Subscription based restricted website content
With the relatively simple Content Restriction plugin in place, the website now worked how I hoped except that I needed to bill subscribers for access to the premium content, and to do this I opted for the Stripe payment gateway which allowed for onsite seamless billing, and the Easy Digital Downloads Recurring Payments module to ensure member accounts would be billed automatically as long as they maintained their subscriptions.
It would have been just as effective to use PayPal as a payment processing gateway, but for the relatively small fee of integrating the Stripe payment gateway into the website it improved the user experience tremendously by ensuring the website visitor didn’t leave the site during the entire experience.
There are a few minor things a website needs to run Stipe as a payment gateway:
- an SSL certificate (allows secure communication between the website and client);
- a website host that will support SSL certificates;
To host the new website, I choose Media Temple’s managed WordPress services. Media Temple has an excellent reputation for hosting and recently introduced a powerful managed WordPress solution with great reviews. On top of being able to comfortably handle both the routine traffic, and traffic spikes associated with an online publication, Media Template offers SSL certificates for websites without resorting to virtual servers.
Once I created an SSL through Media Temple and assigned it to my domain, I created an account and activated the Stripe module on my website, tested the account and began selling subscriptions to restricted website content almost immediately.
The cost of building restricted website content
While the cost of building a website featuring restricted website content with Pippin’s Easy Digital Downloads was relatively low, it did involve the purchasing of a few specific items.
|Easy Digital Downloads Plugin||Free|
|Content Restriction (EDD Extension)||$29|
|Recurring Payments (EDD Extension)||$83|
|Stripe Payment Gateway (EDD Extension)||$49|
|Media Temple Hosting (per year)||$348|
|SSL Certificate (per year)||$75|
Setting up the Easy Digital Downloads membership site to restrict website content, and interact with Stripe took about a day with additional time set aside for site specific customization.
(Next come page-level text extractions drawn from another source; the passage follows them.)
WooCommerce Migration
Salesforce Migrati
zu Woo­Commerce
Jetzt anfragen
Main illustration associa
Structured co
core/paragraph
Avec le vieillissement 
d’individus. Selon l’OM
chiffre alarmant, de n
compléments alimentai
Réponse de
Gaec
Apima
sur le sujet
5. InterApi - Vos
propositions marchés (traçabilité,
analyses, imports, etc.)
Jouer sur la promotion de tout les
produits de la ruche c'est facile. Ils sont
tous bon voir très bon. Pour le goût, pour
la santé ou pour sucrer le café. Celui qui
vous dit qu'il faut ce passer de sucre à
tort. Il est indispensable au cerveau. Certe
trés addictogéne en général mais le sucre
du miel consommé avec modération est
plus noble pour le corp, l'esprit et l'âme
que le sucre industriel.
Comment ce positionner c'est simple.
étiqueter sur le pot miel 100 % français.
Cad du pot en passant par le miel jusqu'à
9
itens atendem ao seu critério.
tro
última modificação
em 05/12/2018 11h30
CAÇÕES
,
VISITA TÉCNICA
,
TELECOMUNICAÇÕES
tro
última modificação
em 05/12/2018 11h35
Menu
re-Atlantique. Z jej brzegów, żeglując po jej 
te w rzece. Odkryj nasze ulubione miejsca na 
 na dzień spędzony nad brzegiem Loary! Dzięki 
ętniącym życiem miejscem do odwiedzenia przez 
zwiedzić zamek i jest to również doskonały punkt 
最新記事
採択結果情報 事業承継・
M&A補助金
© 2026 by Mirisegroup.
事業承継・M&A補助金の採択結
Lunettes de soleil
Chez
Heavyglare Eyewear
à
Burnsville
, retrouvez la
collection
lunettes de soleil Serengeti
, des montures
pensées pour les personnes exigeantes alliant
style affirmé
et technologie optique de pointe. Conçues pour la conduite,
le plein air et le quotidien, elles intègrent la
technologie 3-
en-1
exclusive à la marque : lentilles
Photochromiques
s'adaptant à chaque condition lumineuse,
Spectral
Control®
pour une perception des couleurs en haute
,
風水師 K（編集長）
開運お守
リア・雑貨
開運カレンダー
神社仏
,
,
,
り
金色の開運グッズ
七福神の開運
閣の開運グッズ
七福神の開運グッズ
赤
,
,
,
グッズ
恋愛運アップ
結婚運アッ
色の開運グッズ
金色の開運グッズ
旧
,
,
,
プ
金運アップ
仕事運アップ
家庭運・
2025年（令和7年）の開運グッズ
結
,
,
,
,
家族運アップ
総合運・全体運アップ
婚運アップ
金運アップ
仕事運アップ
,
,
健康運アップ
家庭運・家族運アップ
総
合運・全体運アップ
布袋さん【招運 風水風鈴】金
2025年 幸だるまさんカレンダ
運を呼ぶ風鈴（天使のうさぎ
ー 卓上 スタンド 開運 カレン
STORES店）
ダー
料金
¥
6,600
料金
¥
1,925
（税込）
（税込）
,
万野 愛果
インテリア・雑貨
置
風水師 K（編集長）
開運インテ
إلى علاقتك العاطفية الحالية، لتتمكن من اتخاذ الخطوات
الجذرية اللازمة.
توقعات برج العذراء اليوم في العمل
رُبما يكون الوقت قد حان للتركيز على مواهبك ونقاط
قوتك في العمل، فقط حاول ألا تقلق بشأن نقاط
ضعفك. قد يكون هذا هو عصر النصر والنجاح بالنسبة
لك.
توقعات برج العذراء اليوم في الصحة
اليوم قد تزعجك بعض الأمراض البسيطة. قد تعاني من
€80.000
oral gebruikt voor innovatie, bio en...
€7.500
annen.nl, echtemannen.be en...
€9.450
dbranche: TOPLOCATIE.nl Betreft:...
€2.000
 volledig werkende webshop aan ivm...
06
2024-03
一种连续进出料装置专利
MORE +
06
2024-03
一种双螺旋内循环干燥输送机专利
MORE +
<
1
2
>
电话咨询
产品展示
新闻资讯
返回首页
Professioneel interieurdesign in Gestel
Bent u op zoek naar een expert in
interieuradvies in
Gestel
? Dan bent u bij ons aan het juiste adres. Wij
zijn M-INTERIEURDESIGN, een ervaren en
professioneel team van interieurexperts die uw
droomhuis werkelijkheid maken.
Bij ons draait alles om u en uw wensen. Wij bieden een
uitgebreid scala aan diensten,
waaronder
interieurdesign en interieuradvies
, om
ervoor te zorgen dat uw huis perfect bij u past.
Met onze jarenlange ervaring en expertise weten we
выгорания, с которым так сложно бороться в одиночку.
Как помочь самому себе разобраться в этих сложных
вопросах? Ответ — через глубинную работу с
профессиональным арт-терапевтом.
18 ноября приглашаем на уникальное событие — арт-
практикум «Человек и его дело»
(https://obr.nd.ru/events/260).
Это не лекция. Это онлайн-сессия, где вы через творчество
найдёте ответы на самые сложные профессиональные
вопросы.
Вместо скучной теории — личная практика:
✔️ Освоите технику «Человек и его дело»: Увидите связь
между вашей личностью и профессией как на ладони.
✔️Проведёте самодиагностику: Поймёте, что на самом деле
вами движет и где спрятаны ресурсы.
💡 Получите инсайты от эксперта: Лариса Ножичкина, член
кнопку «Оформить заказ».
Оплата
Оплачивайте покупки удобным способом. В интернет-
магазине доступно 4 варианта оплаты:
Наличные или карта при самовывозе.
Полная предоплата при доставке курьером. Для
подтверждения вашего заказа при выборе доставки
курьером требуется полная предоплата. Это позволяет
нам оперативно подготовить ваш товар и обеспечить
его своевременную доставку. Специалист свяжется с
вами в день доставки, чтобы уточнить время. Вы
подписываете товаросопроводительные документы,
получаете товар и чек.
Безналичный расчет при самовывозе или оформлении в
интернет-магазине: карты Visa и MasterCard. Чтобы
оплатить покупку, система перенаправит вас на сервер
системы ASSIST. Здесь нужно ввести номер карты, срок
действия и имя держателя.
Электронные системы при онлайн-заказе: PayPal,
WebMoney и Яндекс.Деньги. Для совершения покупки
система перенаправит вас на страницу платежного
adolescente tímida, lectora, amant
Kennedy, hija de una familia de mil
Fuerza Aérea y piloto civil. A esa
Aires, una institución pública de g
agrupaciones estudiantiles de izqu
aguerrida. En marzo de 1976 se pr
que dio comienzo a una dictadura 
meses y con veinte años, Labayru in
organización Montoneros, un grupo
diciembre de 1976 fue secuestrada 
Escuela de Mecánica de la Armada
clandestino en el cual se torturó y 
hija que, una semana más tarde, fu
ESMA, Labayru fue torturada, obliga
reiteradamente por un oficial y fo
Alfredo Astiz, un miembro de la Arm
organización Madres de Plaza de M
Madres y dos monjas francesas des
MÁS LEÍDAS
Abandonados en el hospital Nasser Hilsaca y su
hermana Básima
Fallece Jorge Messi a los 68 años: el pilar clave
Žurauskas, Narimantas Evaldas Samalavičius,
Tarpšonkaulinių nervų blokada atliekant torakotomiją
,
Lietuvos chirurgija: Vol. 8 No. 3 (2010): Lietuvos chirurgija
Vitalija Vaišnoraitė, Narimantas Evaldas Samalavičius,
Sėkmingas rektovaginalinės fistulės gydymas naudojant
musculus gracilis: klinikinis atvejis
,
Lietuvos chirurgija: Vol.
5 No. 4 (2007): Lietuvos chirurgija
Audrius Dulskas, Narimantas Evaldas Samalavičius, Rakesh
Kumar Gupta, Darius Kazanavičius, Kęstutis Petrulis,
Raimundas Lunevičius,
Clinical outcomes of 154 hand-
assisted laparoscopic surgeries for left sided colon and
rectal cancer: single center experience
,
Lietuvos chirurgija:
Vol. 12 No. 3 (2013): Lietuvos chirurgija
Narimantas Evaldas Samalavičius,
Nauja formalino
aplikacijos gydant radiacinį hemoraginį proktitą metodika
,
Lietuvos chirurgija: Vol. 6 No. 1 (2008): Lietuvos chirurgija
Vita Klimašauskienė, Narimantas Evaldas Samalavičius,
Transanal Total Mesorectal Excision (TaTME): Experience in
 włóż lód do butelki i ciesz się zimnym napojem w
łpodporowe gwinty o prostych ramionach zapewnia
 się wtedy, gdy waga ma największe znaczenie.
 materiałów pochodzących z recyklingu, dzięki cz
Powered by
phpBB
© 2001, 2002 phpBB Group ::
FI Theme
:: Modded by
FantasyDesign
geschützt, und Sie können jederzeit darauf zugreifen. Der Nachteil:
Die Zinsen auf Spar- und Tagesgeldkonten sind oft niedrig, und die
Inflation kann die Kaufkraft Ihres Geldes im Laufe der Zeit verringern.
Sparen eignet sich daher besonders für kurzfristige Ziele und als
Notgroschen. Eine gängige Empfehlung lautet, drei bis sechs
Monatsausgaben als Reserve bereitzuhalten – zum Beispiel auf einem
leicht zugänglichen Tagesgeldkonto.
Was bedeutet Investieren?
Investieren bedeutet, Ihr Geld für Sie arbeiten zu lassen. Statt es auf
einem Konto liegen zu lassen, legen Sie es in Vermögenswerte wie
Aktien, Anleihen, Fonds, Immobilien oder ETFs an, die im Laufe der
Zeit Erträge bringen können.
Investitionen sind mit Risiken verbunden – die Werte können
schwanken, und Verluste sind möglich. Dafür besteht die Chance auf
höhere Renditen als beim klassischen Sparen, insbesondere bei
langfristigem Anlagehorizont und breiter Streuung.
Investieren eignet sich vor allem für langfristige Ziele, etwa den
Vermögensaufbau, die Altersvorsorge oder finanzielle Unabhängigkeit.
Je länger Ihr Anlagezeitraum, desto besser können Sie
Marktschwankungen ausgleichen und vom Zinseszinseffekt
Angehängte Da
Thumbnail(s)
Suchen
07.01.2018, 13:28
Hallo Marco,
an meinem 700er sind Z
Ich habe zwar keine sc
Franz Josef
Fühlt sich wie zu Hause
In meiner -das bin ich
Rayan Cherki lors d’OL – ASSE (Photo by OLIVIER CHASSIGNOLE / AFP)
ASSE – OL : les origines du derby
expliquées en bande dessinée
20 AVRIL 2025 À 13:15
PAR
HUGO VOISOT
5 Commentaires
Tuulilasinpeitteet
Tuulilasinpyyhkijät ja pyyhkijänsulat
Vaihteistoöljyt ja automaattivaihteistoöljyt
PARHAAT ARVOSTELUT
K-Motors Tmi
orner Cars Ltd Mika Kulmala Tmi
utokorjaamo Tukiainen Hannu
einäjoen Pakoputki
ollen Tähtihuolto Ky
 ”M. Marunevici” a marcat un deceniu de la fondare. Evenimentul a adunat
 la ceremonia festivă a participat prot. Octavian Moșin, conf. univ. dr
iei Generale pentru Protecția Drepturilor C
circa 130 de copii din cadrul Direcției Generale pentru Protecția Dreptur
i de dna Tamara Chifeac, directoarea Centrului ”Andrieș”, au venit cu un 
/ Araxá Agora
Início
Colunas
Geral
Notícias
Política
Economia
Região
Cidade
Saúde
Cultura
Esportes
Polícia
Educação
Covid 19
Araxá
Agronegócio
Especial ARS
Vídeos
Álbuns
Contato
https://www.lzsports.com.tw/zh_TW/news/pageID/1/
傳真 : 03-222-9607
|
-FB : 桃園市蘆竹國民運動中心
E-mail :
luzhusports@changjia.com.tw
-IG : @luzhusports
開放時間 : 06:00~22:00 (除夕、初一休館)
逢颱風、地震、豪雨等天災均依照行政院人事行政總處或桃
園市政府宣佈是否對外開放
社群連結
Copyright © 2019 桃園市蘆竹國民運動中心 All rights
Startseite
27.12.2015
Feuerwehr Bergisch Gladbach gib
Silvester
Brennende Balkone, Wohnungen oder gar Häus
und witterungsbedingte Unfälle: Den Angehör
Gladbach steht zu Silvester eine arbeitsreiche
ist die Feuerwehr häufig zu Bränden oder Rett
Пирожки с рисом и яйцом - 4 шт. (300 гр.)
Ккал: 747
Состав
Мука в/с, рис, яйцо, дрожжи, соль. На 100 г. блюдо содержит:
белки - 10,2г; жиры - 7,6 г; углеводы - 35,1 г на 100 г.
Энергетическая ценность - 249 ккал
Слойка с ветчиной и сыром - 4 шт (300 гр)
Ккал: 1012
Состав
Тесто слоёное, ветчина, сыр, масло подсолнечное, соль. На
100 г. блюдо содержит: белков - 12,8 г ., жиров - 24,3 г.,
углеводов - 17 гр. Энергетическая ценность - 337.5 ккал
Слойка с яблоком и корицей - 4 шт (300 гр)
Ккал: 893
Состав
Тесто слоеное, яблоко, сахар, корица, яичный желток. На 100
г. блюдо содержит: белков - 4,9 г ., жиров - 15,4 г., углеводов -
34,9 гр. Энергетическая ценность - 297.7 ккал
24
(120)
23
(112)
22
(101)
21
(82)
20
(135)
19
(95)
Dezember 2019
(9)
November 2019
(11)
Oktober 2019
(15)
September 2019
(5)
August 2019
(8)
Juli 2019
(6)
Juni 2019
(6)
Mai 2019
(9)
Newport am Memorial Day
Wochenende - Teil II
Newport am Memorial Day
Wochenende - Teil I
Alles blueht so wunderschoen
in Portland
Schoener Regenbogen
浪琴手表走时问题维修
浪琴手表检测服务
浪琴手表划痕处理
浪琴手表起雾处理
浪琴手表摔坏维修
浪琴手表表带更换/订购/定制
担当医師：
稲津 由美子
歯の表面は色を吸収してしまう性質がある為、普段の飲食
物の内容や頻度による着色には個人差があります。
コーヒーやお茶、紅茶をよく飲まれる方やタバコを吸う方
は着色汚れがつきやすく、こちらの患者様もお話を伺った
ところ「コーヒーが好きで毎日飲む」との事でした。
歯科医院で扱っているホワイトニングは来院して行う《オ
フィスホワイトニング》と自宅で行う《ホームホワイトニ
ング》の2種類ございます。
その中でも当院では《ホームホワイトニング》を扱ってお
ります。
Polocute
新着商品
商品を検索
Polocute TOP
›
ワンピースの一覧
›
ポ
Of course, the time involved for each individual website would vary based on the unique needs of the website.
If you would like to receive a custom quote for a membership based restricted website content solution, I would love to have the opportunity to provide an estimate.
While I had to do a couple of small custom upgrades to the Easy Digital Downloads plugin to get it to do exactly what I wanted, Pippin’s article on how to setup and run a WordPress membership website was exceptional and had be up and running in no time. In the end, I purchased the developer edition of the Core Extensions Bundle, and the Strip extension so that I could build an unlimited number of membership websites in the future and I’d highly recommend his solution for anybody looking to develop a membership website.